Start Input material
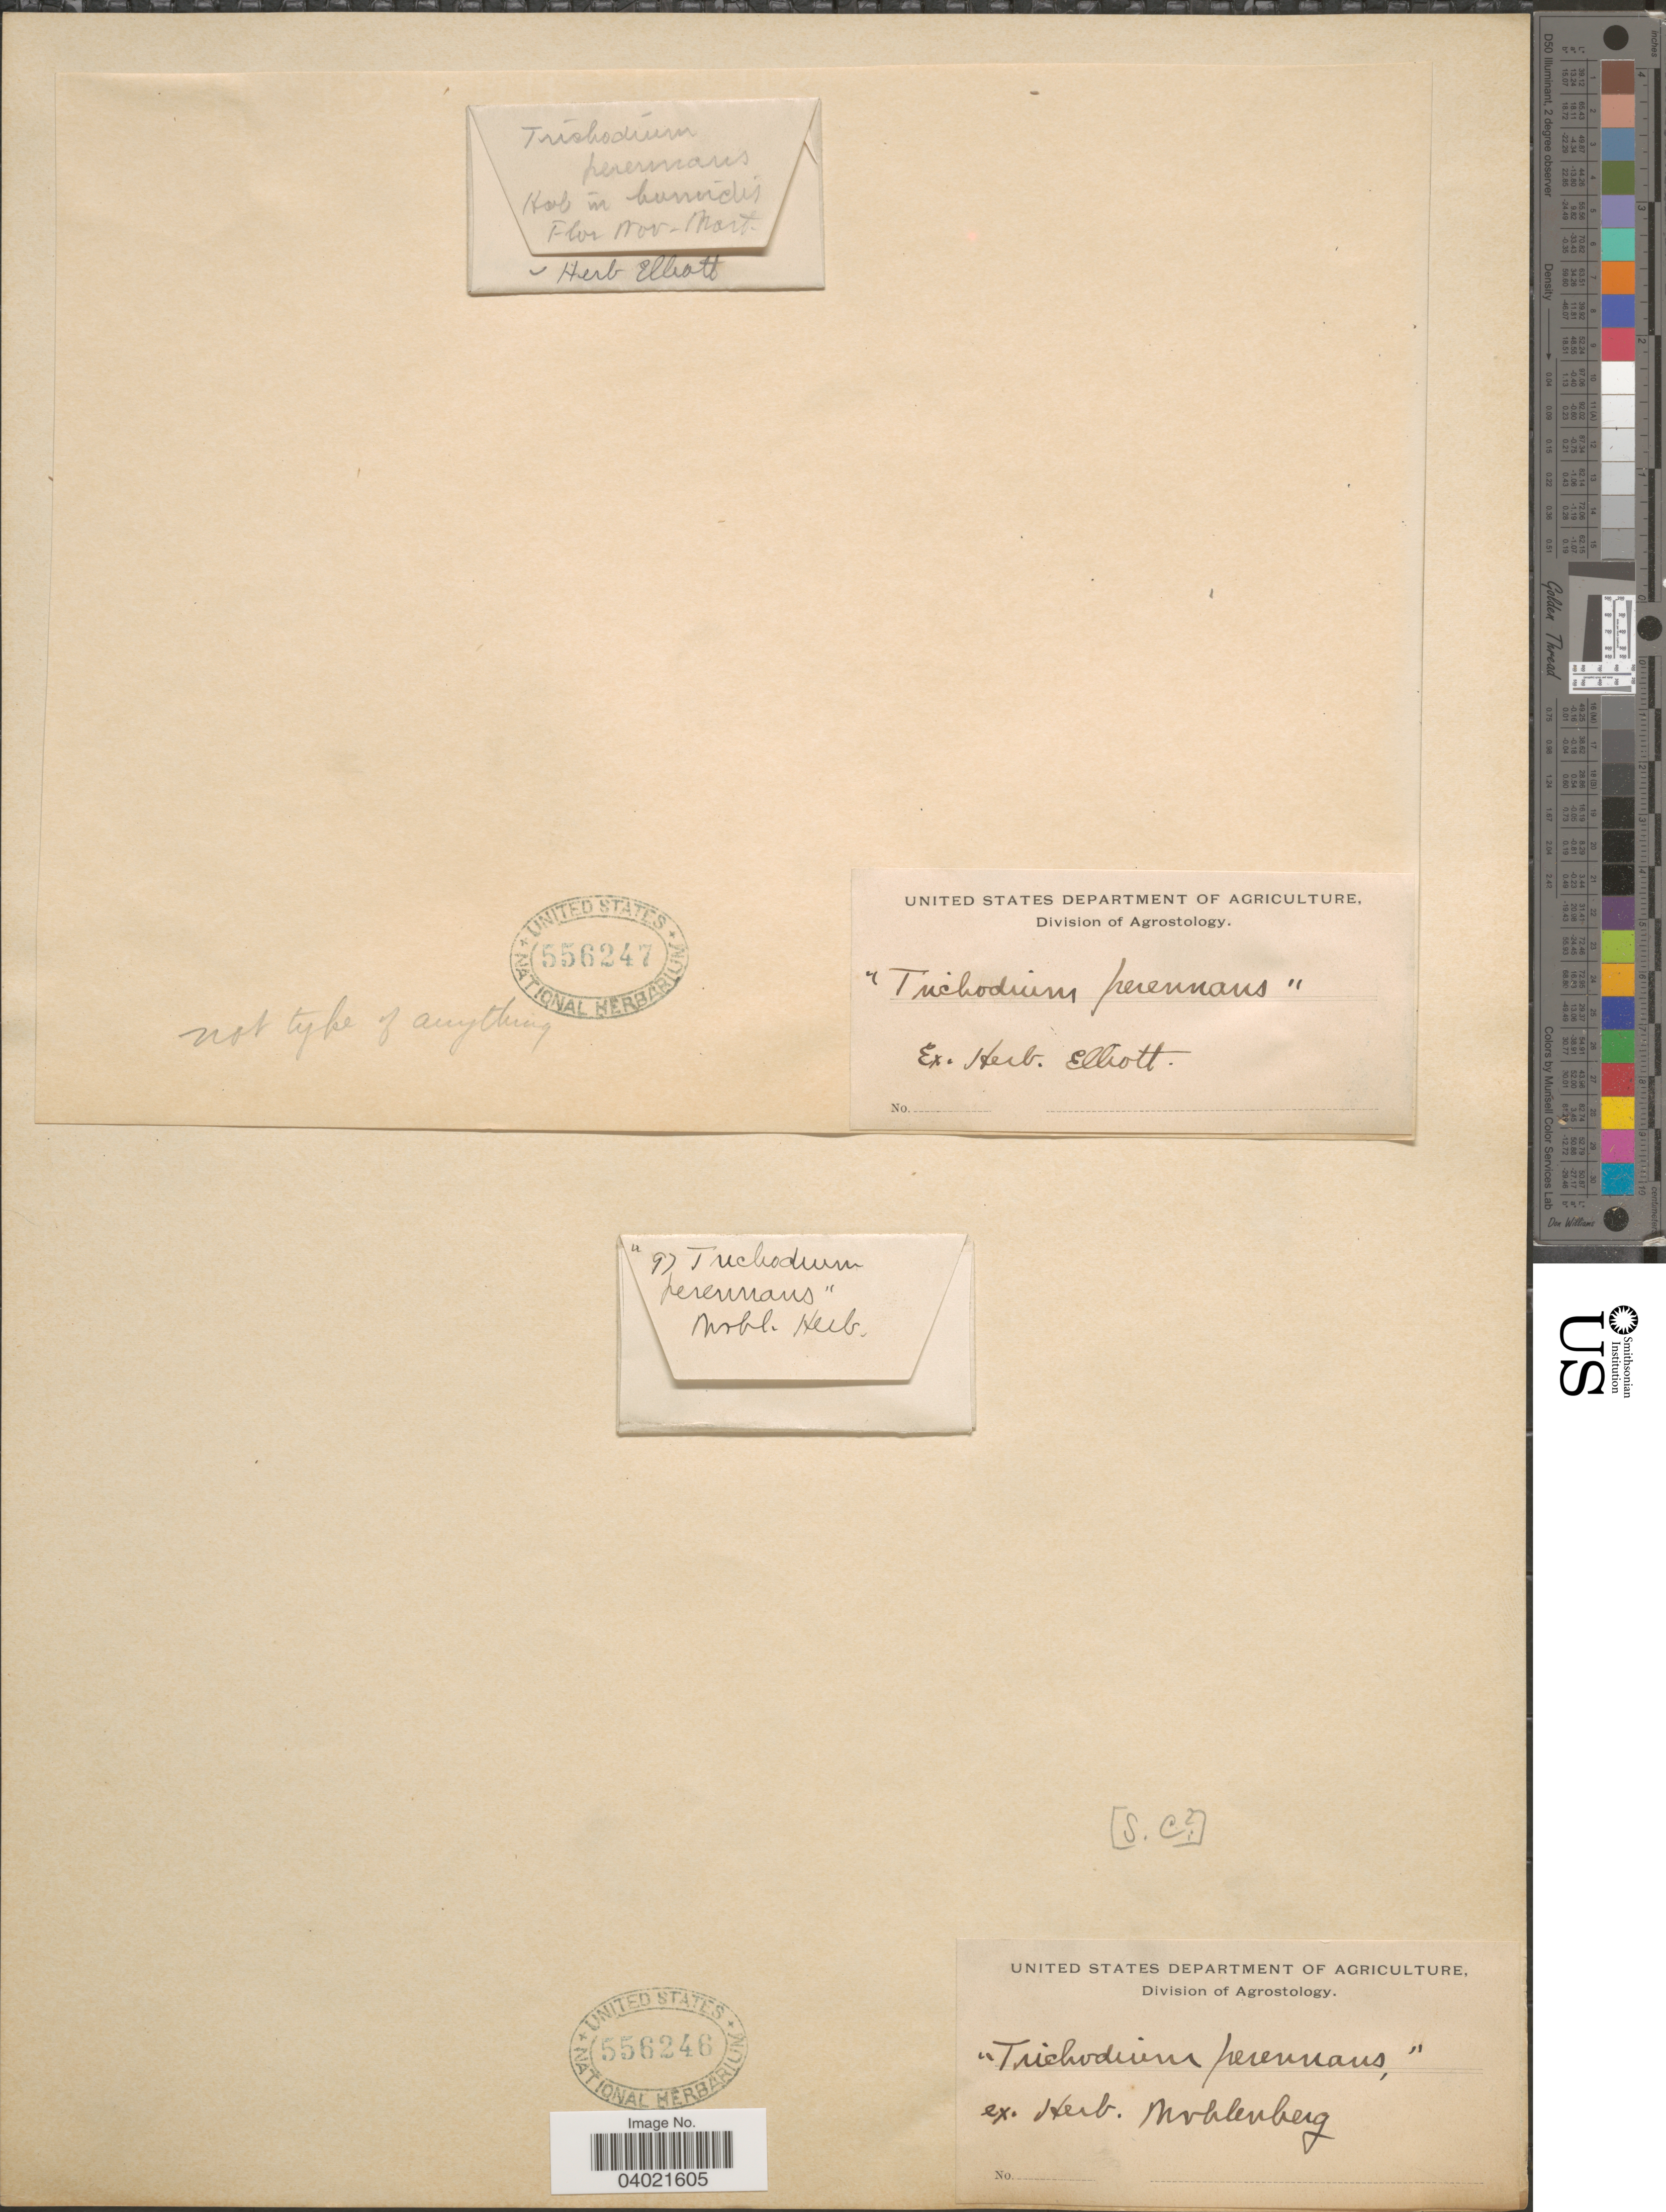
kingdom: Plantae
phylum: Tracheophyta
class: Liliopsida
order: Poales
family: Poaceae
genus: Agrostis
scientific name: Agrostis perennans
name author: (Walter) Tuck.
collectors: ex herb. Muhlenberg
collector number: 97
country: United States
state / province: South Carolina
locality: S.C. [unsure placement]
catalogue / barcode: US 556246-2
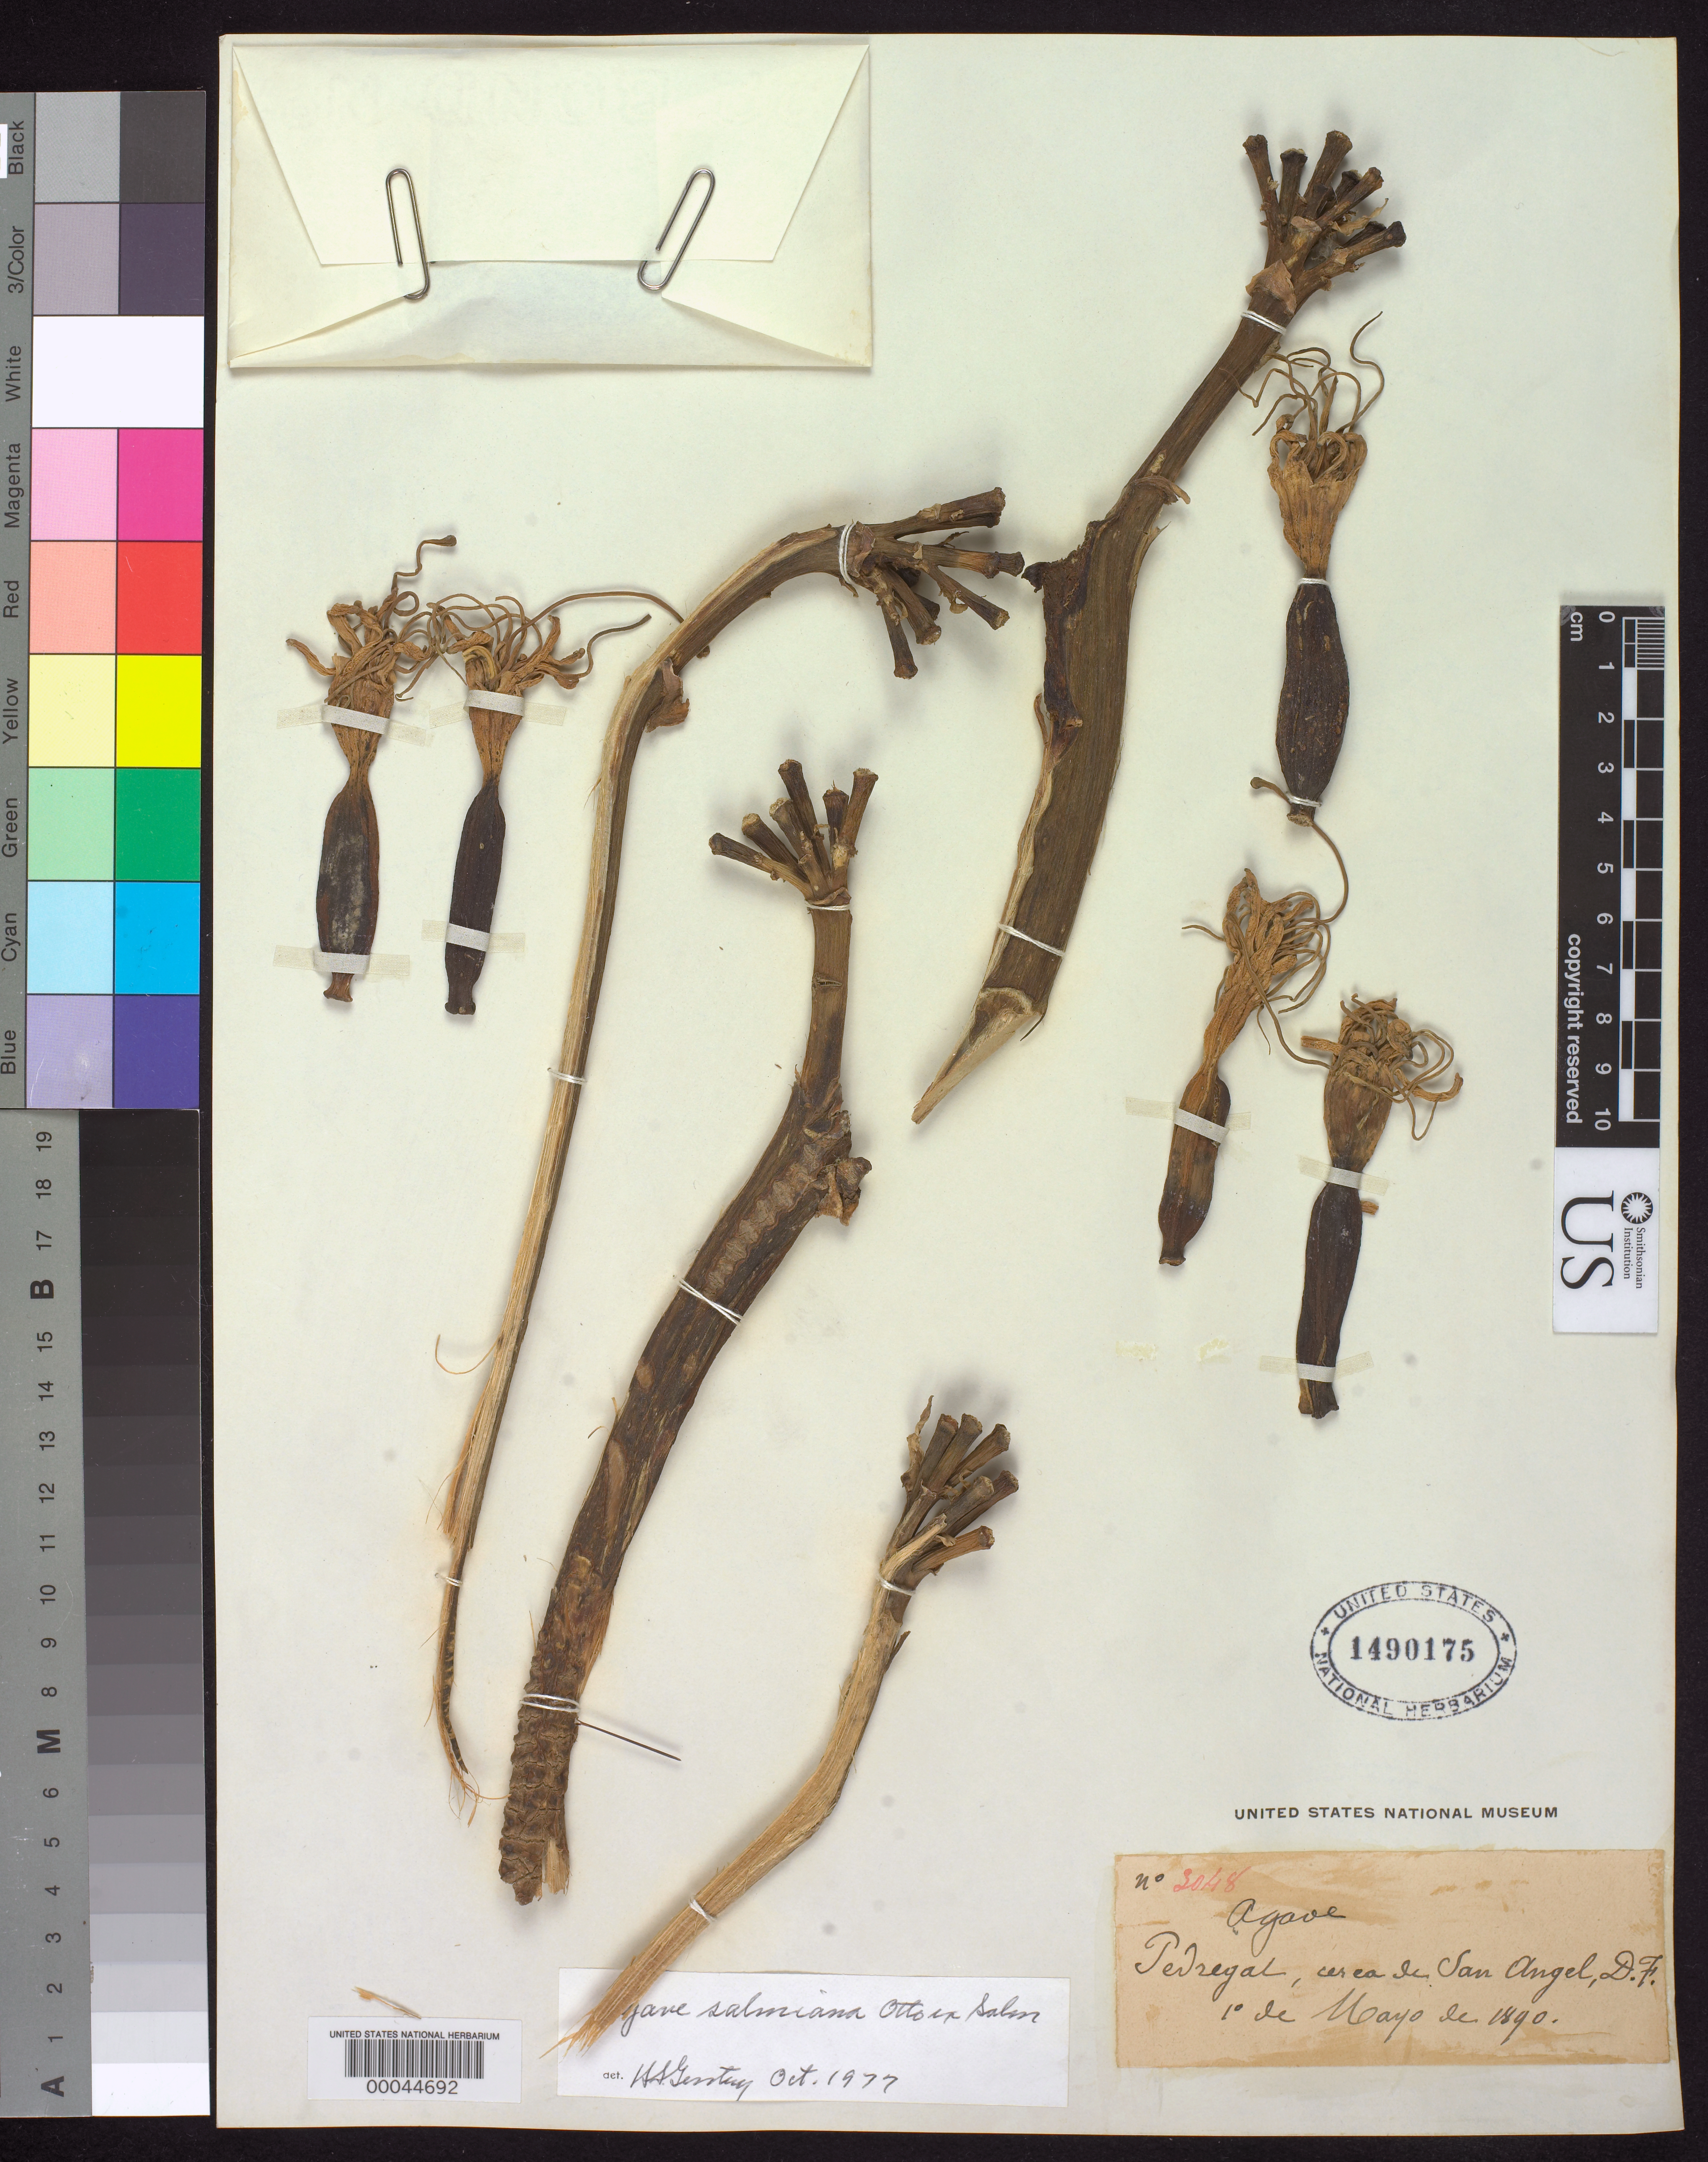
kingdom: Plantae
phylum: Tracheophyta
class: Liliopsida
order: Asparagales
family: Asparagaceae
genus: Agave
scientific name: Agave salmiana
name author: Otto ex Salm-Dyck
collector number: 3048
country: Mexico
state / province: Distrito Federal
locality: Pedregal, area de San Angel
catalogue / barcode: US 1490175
End Input material
Brief: Put every line of the items above into a JSON list of strings, one string per line, leaving out blank lines and the pictures.

The reply:
[
  "kingdom: Plantae",
  "phylum: Tracheophyta",
  "class: Liliopsida",
  "order: Poales",
  "family: Poaceae",
  "genus: Agrostis",
  "scientific name: Agrostis perennans",
  "name author: (Walter) Tuck.",
  "collectors: ex herb. Muhlenberg",
  "collector number: 97",
  "country: United States",
  "state / province: South Carolina",
  "locality: S.C. [unsure placement]",
  "catalogue / barcode: US 556246-2",
  "kingdom: Plantae",
  "phylum: Tracheophyta",
  "class: Liliopsida",
  "order: Asparagales",
  "family: Asparagaceae",
  "genus: Agave",
  "scientific name: Agave salmiana",
  "name author: Otto ex Salm-Dyck",
  "collector number: 3048",
  "country: Mexico",
  "state / province: Distrito Federal",
  "locality: Pedregal, area de San Angel",
  "catalogue / barcode: US 1490175"
]